Problem to solve: Repeat the listing word for word, but skip any pictures.

>>>>>

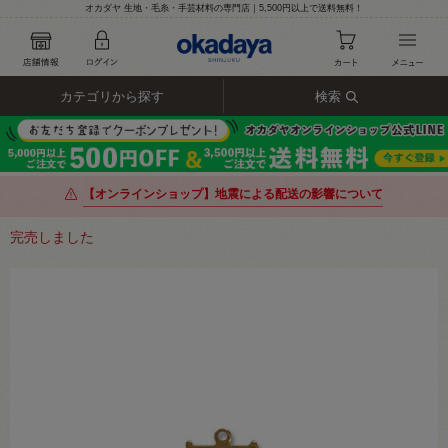
オカダヤ 生地・毛糸・手芸材料の専門店｜5,500円以上で送料無料！
カテゴリから探す
検索
【オンラインショップ】地震による配送の影響について
完売しました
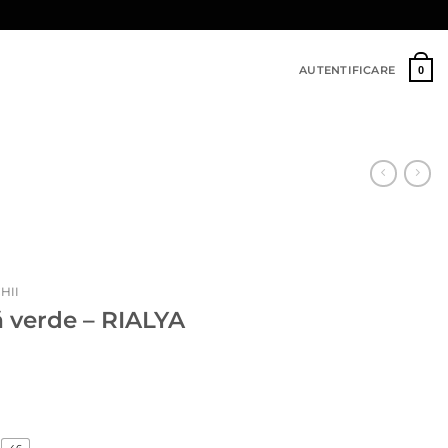
AUTENTIFICARE
0
HII
 verde – RIALYA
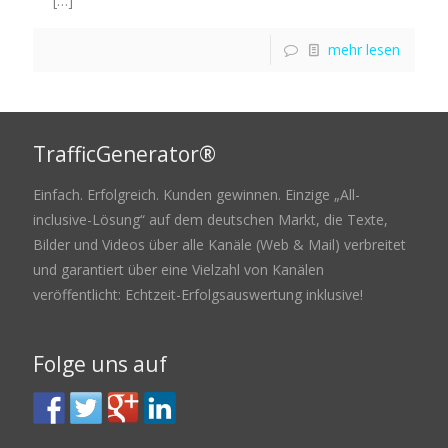
[…]
mehr lesen
TrafficGenerator®
Einfach. Erfolgreich. Kunden gewinnen. Einzige „All-
inclusive-Lösung“ auf dem deutschen Markt, die Texte,
Bilder und Videos über alle Kanäle (Web & Mail) verbreitet
und garantiert über eine Vielzahl von Kanälen
veröffentlicht: Echtzeit-Erfolgsauswertung inklusive!
Folge uns auf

<<<<<

Task response:
オカダヤ 生地・毛糸・手芸材料の専門店｜5,500円以上で送料無料！
カテゴリから探す
検索
【オンラインショップ】地震による配送の影響について
完売しました
AUTENTIFICARE
0
HII
 verde – RIALYA
[…]
mehr lesen
TrafficGenerator®
Einfach. Erfolgreich. Kunden gewinnen. Einzige „All-
inclusive-Lösung“ auf dem deutschen Markt, die Texte,
Bilder und Videos über alle Kanäle (Web & Mail) verbreitet
und garantiert über eine Vielzahl von Kanälen
veröffentlicht: Echtzeit-Erfolgsauswertung inklusive!
Folge uns auf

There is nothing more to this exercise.